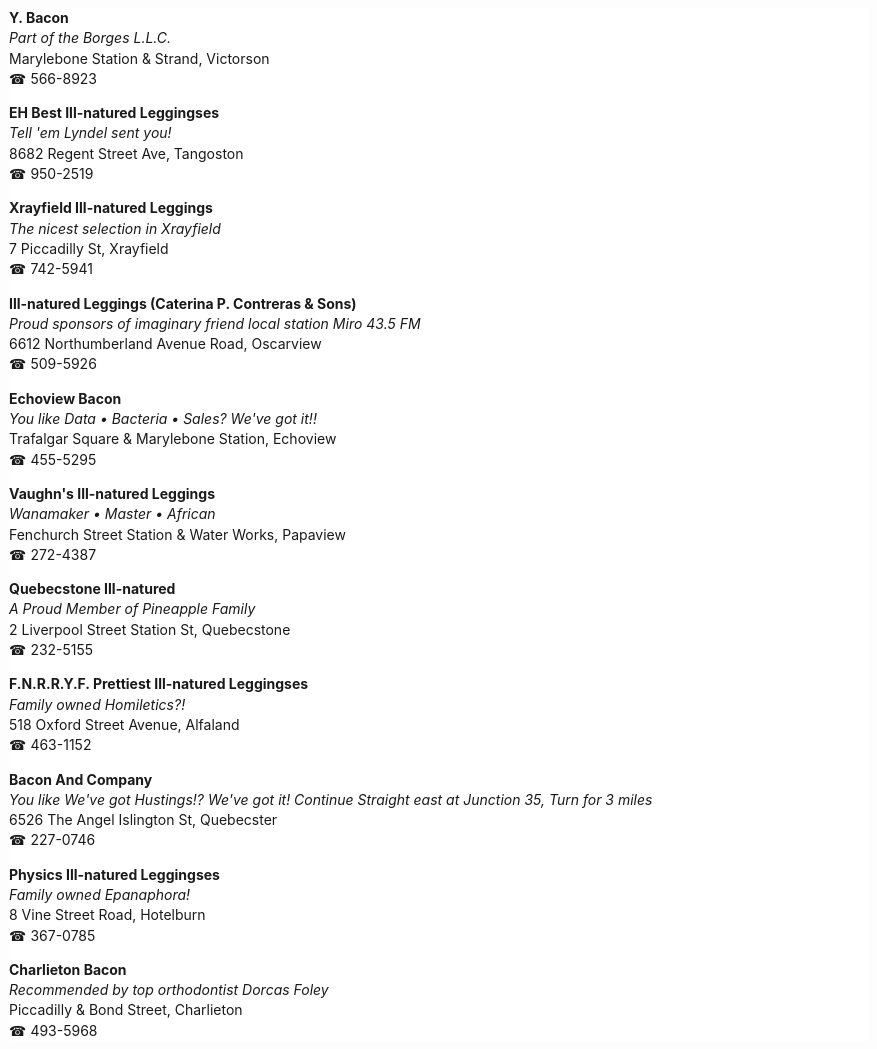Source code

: **Y. Bacon**  
_Part of the Borges L.L.C._  
Marylebone Station & Strand, Victorson  
☎ 566-8923

**EH Best Ill-natured Leggingses**  
_Tell 'em Lyndel sent you!_  
8682 Regent Street Ave, Tangoston  
☎ 950-2519

**Xrayfield Ill-natured Leggings**  
_The nicest selection in Xrayfield_  
7 Piccadilly St, Xrayfield  
☎ 742-5941

**Ill-natured Leggings (Caterina P. Contreras & Sons)**  
_Proud sponsors of imaginary friend local station Miro 43.5 FM_  
6612 Northumberland Avenue Road, Oscarview  
☎ 509-5926

**Echoview Bacon**  
_You like Data • Bacteria • Sales? We've got it!!_  
Trafalgar Square & Marylebone Station, Echoview  
☎ 455-5295

**Vaughn's Ill-natured Leggings**  
_Wanamaker • Master • African_  
Fenchurch Street Station & Water Works, Papaview  
☎ 272-4387

**Quebecstone Ill-natured**  
_A Proud Member of Pineapple Family_  
2 Liverpool Street Station St, Quebecstone  
☎ 232-5155

**F.N.R.R.Y.F. Prettiest Ill-natured Leggingses**  
_Family owned Homiletics?!_  
518 Oxford Street Avenue, Alfaland  
☎ 463-1152

**Bacon And Company**  
_You like We've got Hustings!? We've got it! 
Continue Straight east at Junction 35, Turn for 3 miles_  
6526 The Angel Islington St, Quebecster  
☎ 227-0746

**Physics Ill-natured Leggingses**  
_Family owned Epanaphora!_  
8 Vine Street Road, Hotelburn  
☎ 367-0785

**Charlieton Bacon**  
_Recommended by top orthodontist Dorcas Foley_  
Piccadilly & Bond Street, Charlieton  
☎ 493-5968
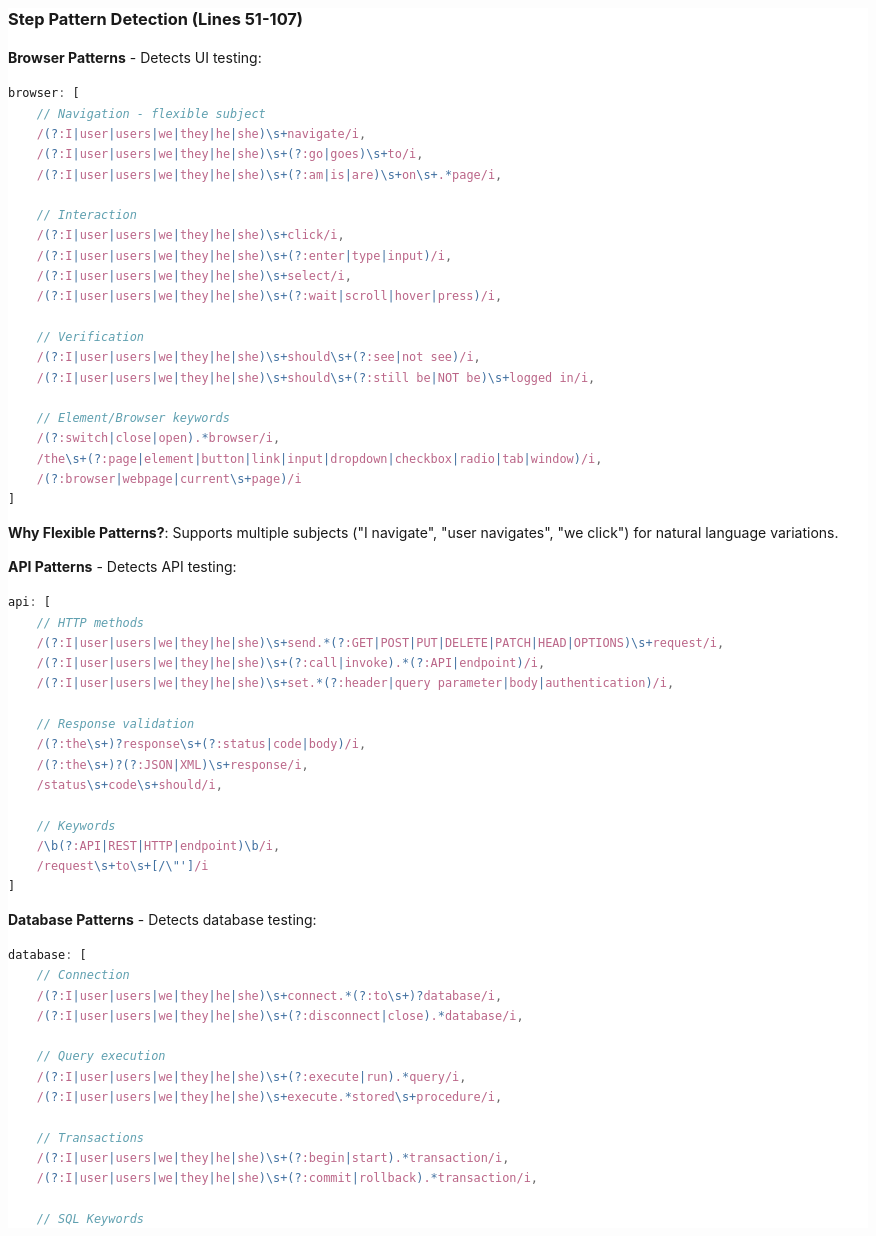 ### Step Pattern Detection (Lines 51-107)

**Browser Patterns** - Detects UI testing:
```typescript
browser: [
    // Navigation - flexible subject
    /(?:I|user|users|we|they|he|she)\s+navigate/i,
    /(?:I|user|users|we|they|he|she)\s+(?:go|goes)\s+to/i,
    /(?:I|user|users|we|they|he|she)\s+(?:am|is|are)\s+on\s+.*page/i,

    // Interaction
    /(?:I|user|users|we|they|he|she)\s+click/i,
    /(?:I|user|users|we|they|he|she)\s+(?:enter|type|input)/i,
    /(?:I|user|users|we|they|he|she)\s+select/i,
    /(?:I|user|users|we|they|he|she)\s+(?:wait|scroll|hover|press)/i,

    // Verification
    /(?:I|user|users|we|they|he|she)\s+should\s+(?:see|not see)/i,
    /(?:I|user|users|we|they|he|she)\s+should\s+(?:still be|NOT be)\s+logged in/i,

    // Element/Browser keywords
    /(?:switch|close|open).*browser/i,
    /the\s+(?:page|element|button|link|input|dropdown|checkbox|radio|tab|window)/i,
    /(?:browser|webpage|current\s+page)/i
]
```

**Why Flexible Patterns?**: Supports multiple subjects ("I navigate", "user navigates", "we click") for natural language variations.

**API Patterns** - Detects API testing:
```typescript
api: [
    // HTTP methods
    /(?:I|user|users|we|they|he|she)\s+send.*(?:GET|POST|PUT|DELETE|PATCH|HEAD|OPTIONS)\s+request/i,
    /(?:I|user|users|we|they|he|she)\s+(?:call|invoke).*(?:API|endpoint)/i,
    /(?:I|user|users|we|they|he|she)\s+set.*(?:header|query parameter|body|authentication)/i,

    // Response validation
    /(?:the\s+)?response\s+(?:status|code|body)/i,
    /(?:the\s+)?(?:JSON|XML)\s+response/i,
    /status\s+code\s+should/i,

    // Keywords
    /\b(?:API|REST|HTTP|endpoint)\b/i,
    /request\s+to\s+[/\"']/i
]
```

**Database Patterns** - Detects database testing:
```typescript
database: [
    // Connection
    /(?:I|user|users|we|they|he|she)\s+connect.*(?:to\s+)?database/i,
    /(?:I|user|users|we|they|he|she)\s+(?:disconnect|close).*database/i,

    // Query execution
    /(?:I|user|users|we|they|he|she)\s+(?:execute|run).*query/i,
    /(?:I|user|users|we|they|he|she)\s+execute.*stored\s+procedure/i,

    // Transactions
    /(?:I|user|users|we|they|he|she)\s+(?:begin|start).*transaction/i,
    /(?:I|user|users|we|they|he|she)\s+(?:commit|rollback).*transaction/i,

    // SQL Keywords
```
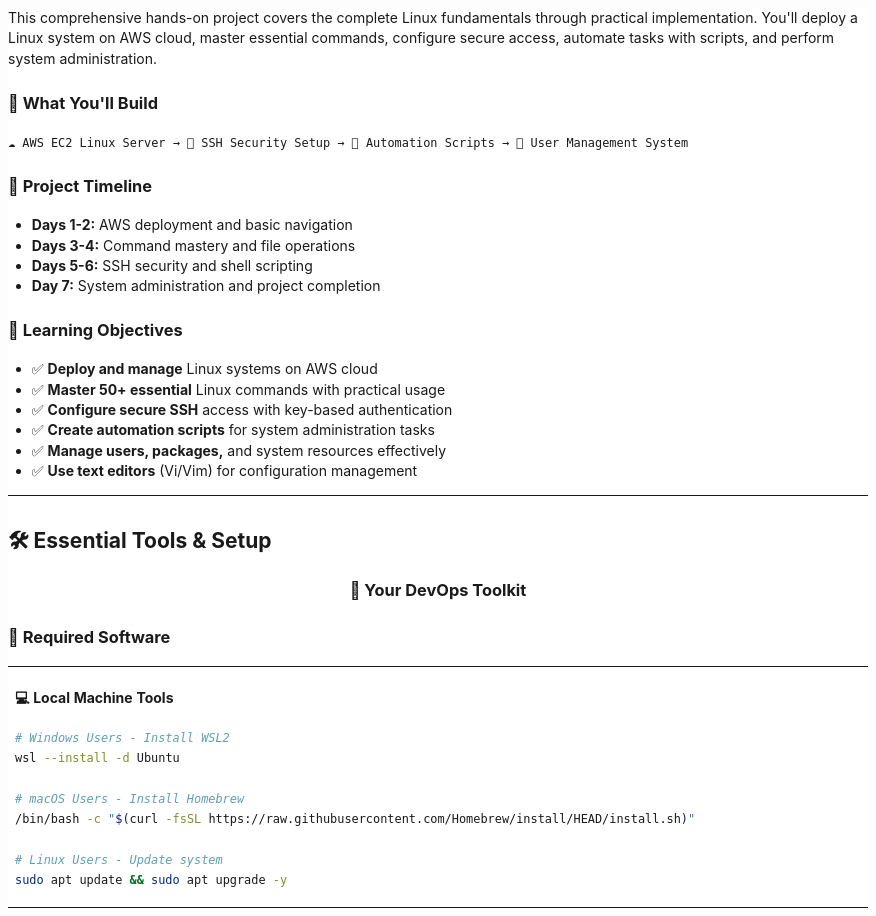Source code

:</div>

This comprehensive hands-on project covers the complete Linux fundamentals through practical implementation. You'll deploy a Linux system on AWS cloud, master essential commands, configure secure access, automate tasks with scripts, and perform system administration.

### 🎪 **What You'll Build**
```
☁️ AWS EC2 Linux Server → 🔐 SSH Security Setup → 📜 Automation Scripts → 👥 User Management System
```

### 📅 **Project Timeline**
- **Days 1-2:** AWS deployment and basic navigation
- **Days 3-4:** Command mastery and file operations
- **Days 5-6:** SSH security and shell scripting
- **Day 7:** System administration and project completion

### 🎯 **Learning Objectives**
- ✅ **Deploy and manage** Linux systems on AWS cloud
- ✅ **Master 50+ essential** Linux commands with practical usage
- ✅ **Configure secure SSH** access with key-based authentication
- ✅ **Create automation scripts** for system administration tasks
- ✅ **Manage users, packages,** and system resources effectively
- ✅ **Use text editors** (Vi/Vim) for configuration management

---

## 🛠️ Essential Tools & Setup

<div align="center">

### 🔧 **Your DevOps Toolkit**

</div>

### 📱 **Required Software**

<table>
<tr>
<td width="50%">

#### 💻 **Local Machine Tools**
```bash
# Windows Users - Install WSL2
wsl --install -d Ubuntu

# macOS Users - Install Homebrew
/bin/bash -c "$(curl -fsSL https://raw.githubusercontent.com/Homebrew/install/HEAD/install.sh)"

# Linux Users - Update system
sudo apt update && sudo apt upgrade -y
```
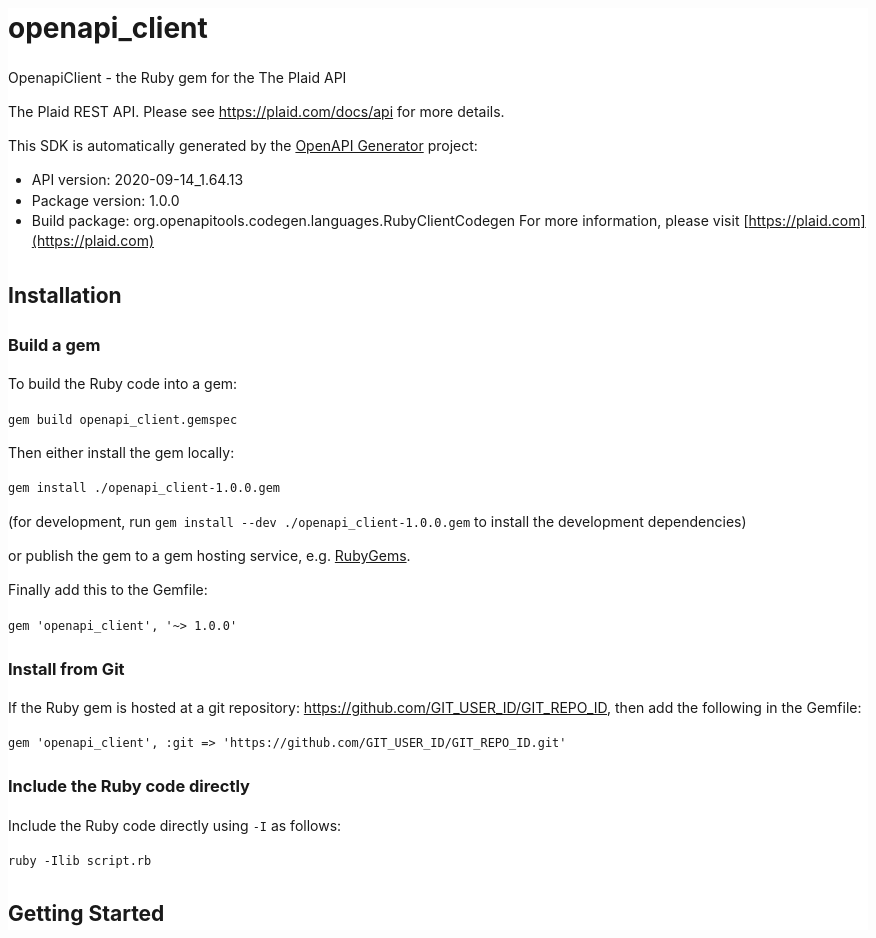 # openapi_client

OpenapiClient - the Ruby gem for the The Plaid API

The Plaid REST API. Please see https://plaid.com/docs/api for more details.

This SDK is automatically generated by the [OpenAPI Generator](https://openapi-generator.tech) project:

- API version: 2020-09-14_1.64.13
- Package version: 1.0.0
- Build package: org.openapitools.codegen.languages.RubyClientCodegen
For more information, please visit [https://plaid.com](https://plaid.com)

## Installation

### Build a gem

To build the Ruby code into a gem:

```shell
gem build openapi_client.gemspec
```

Then either install the gem locally:

```shell
gem install ./openapi_client-1.0.0.gem
```

(for development, run `gem install --dev ./openapi_client-1.0.0.gem` to install the development dependencies)

or publish the gem to a gem hosting service, e.g. [RubyGems](https://rubygems.org/).

Finally add this to the Gemfile:

    gem 'openapi_client', '~> 1.0.0'

### Install from Git

If the Ruby gem is hosted at a git repository: https://github.com/GIT_USER_ID/GIT_REPO_ID, then add the following in the Gemfile:

    gem 'openapi_client', :git => 'https://github.com/GIT_USER_ID/GIT_REPO_ID.git'

### Include the Ruby code directly

Include the Ruby code directly using `-I` as follows:

```shell
ruby -Ilib script.rb
```

## Getting Started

==========

Work order =
Make an exact copy of all entries above, dropping the images.

Solution to the problem =
Source code

: **Y. Bacon**  
_Part of the Borges L.L.C._  
Marylebone Station & Strand, Victorson  
☎ 566-8923

**EH Best Ill-natured Leggingses**  
_Tell 'em Lyndel sent you!_  
8682 Regent Street Ave, Tangoston  
☎ 950-2519

**Xrayfield Ill-natured Leggings**  
_The nicest selection in Xrayfield_  
7 Piccadilly St, Xrayfield  
☎ 742-5941

**Ill-natured Leggings (Caterina P. Contreras & Sons)**  
_Proud sponsors of imaginary friend local station Miro 43.5 FM_  
6612 Northumberland Avenue Road, Oscarview  
☎ 509-5926

**Echoview Bacon**  
_You like Data • Bacteria • Sales? We've got it!!_  
Trafalgar Square & Marylebone Station, Echoview  
☎ 455-5295

**Vaughn's Ill-natured Leggings**  
_Wanamaker • Master • African_  
Fenchurch Street Station & Water Works, Papaview  
☎ 272-4387

**Quebecstone Ill-natured**  
_A Proud Member of Pineapple Family_  
2 Liverpool Street Station St, Quebecstone  
☎ 232-5155

**F.N.R.R.Y.F. Prettiest Ill-natured Leggingses**  
_Family owned Homiletics?!_  
518 Oxford Street Avenue, Alfaland  
☎ 463-1152

**Bacon And Company**  
_You like We've got Hustings!? We've got it! 
Continue Straight east at Junction 35, Turn for 3 miles_  
6526 The Angel Islington St, Quebecster  
☎ 227-0746

**Physics Ill-natured Leggingses**  
_Family owned Epanaphora!_  
8 Vine Street Road, Hotelburn  
☎ 367-0785

**Charlieton Bacon**  
_Recommended by top orthodontist Dorcas Foley_  
Piccadilly & Bond Street, Charlieton  
☎ 493-5968
 ### Step Pattern Detection (Lines 51-107)

**Browser Patterns** - Detects UI testing:
```typescript
browser: [
    // Navigation - flexible subject
    /(?:I|user|users|we|they|he|she)\s+navigate/i,
    /(?:I|user|users|we|they|he|she)\s+(?:go|goes)\s+to/i,
    /(?:I|user|users|we|they|he|she)\s+(?:am|is|are)\s+on\s+.*page/i,

    // Interaction
    /(?:I|user|users|we|they|he|she)\s+click/i,
    /(?:I|user|users|we|they|he|she)\s+(?:enter|type|input)/i,
    /(?:I|user|users|we|they|he|she)\s+select/i,
    /(?:I|user|users|we|they|he|she)\s+(?:wait|scroll|hover|press)/i,

    // Verification
    /(?:I|user|users|we|they|he|she)\s+should\s+(?:see|not see)/i,
    /(?:I|user|users|we|they|he|she)\s+should\s+(?:still be|NOT be)\s+logged in/i,

    // Element/Browser keywords
    /(?:switch|close|open).*browser/i,
    /the\s+(?:page|element|button|link|input|dropdown|checkbox|radio|tab|window)/i,
    /(?:browser|webpage|current\s+page)/i
]
```

**Why Flexible Patterns?**: Supports multiple subjects ("I navigate", "user navigates", "we click") for natural language variations.

**API Patterns** - Detects API testing:
```typescript
api: [
    // HTTP methods
    /(?:I|user|users|we|they|he|she)\s+send.*(?:GET|POST|PUT|DELETE|PATCH|HEAD|OPTIONS)\s+request/i,
    /(?:I|user|users|we|they|he|she)\s+(?:call|invoke).*(?:API|endpoint)/i,
    /(?:I|user|users|we|they|he|she)\s+set.*(?:header|query parameter|body|authentication)/i,

    // Response validation
    /(?:the\s+)?response\s+(?:status|code|body)/i,
    /(?:the\s+)?(?:JSON|XML)\s+response/i,
    /status\s+code\s+should/i,

    // Keywords
    /\b(?:API|REST|HTTP|endpoint)\b/i,
    /request\s+to\s+[/\"']/i
]
```

**Database Patterns** - Detects database testing:
```typescript
database: [
    // Connection
    /(?:I|user|users|we|they|he|she)\s+connect.*(?:to\s+)?database/i,
    /(?:I|user|users|we|they|he|she)\s+(?:disconnect|close).*database/i,

    // Query execution
    /(?:I|user|users|we|they|he|she)\s+(?:execute|run).*query/i,
    /(?:I|user|users|we|they|he|she)\s+execute.*stored\s+procedure/i,

    // Transactions
    /(?:I|user|users|we|they|he|she)\s+(?:begin|start).*transaction/i,
    /(?:I|user|users|we|they|he|she)\s+(?:commit|rollback).*transaction/i,

    // SQL Keywords
```
Source code

:</div>

This comprehensive hands-on project covers the complete Linux fundamentals through practical implementation. You'll deploy a Linux system on AWS cloud, master essential commands, configure secure access, automate tasks with scripts, and perform system administration.

### 🎪 **What You'll Build**
```
☁️ AWS EC2 Linux Server → 🔐 SSH Security Setup → 📜 Automation Scripts → 👥 User Management System
```

### 📅 **Project Timeline**
- **Days 1-2:** AWS deployment and basic navigation
- **Days 3-4:** Command mastery and file operations
- **Days 5-6:** SSH security and shell scripting
- **Day 7:** System administration and project completion

### 🎯 **Learning Objectives**
- ✅ **Deploy and manage** Linux systems on AWS cloud
- ✅ **Master 50+ essential** Linux commands with practical usage
- ✅ **Configure secure SSH** access with key-based authentication
- ✅ **Create automation scripts** for system administration tasks
- ✅ **Manage users, packages,** and system resources effectively
- ✅ **Use text editors** (Vi/Vim) for configuration management

---

## 🛠️ Essential Tools & Setup

<div align="center">

### 🔧 **Your DevOps Toolkit**

</div>

### 📱 **Required Software**

<table>
<tr>
<td width="50%">

#### 💻 **Local Machine Tools**
```bash
# Windows Users - Install WSL2
wsl --install -d Ubuntu

# macOS Users - Install Homebrew
/bin/bash -c "$(curl -fsSL https://raw.githubusercontent.com/Homebrew/install/HEAD/install.sh)"

# Linux Users - Update system
sudo apt update && sudo apt upgrade -y
```
 # openapi_client

OpenapiClient - the Ruby gem for the The Plaid API

The Plaid REST API. Please see https://plaid.com/docs/api for more details.

This SDK is automatically generated by the [OpenAPI Generator](https://openapi-generator.tech) project:

- API version: 2020-09-14_1.64.13
- Package version: 1.0.0
- Build package: org.openapitools.codegen.languages.RubyClientCodegen
For more information, please visit [https://plaid.com](https://plaid.com)

## Installation

### Build a gem

To build the Ruby code into a gem:

```shell
gem build openapi_client.gemspec
```

Then either install the gem locally:

```shell
gem install ./openapi_client-1.0.0.gem
```

(for development, run `gem install --dev ./openapi_client-1.0.0.gem` to install the development dependencies)

or publish the gem to a gem hosting service, e.g. [RubyGems](https://rubygems.org/).

Finally add this to the Gemfile:

    gem 'openapi_client', '~> 1.0.0'

### Install from Git

If the Ruby gem is hosted at a git repository: https://github.com/GIT_USER_ID/GIT_REPO_ID, then add the following in the Gemfile:

    gem 'openapi_client', :git => 'https://github.com/GIT_USER_ID/GIT_REPO_ID.git'

### Include the Ruby code directly

Include the Ruby code directly using `-I` as follows:

```shell
ruby -Ilib script.rb
```

## Getting Started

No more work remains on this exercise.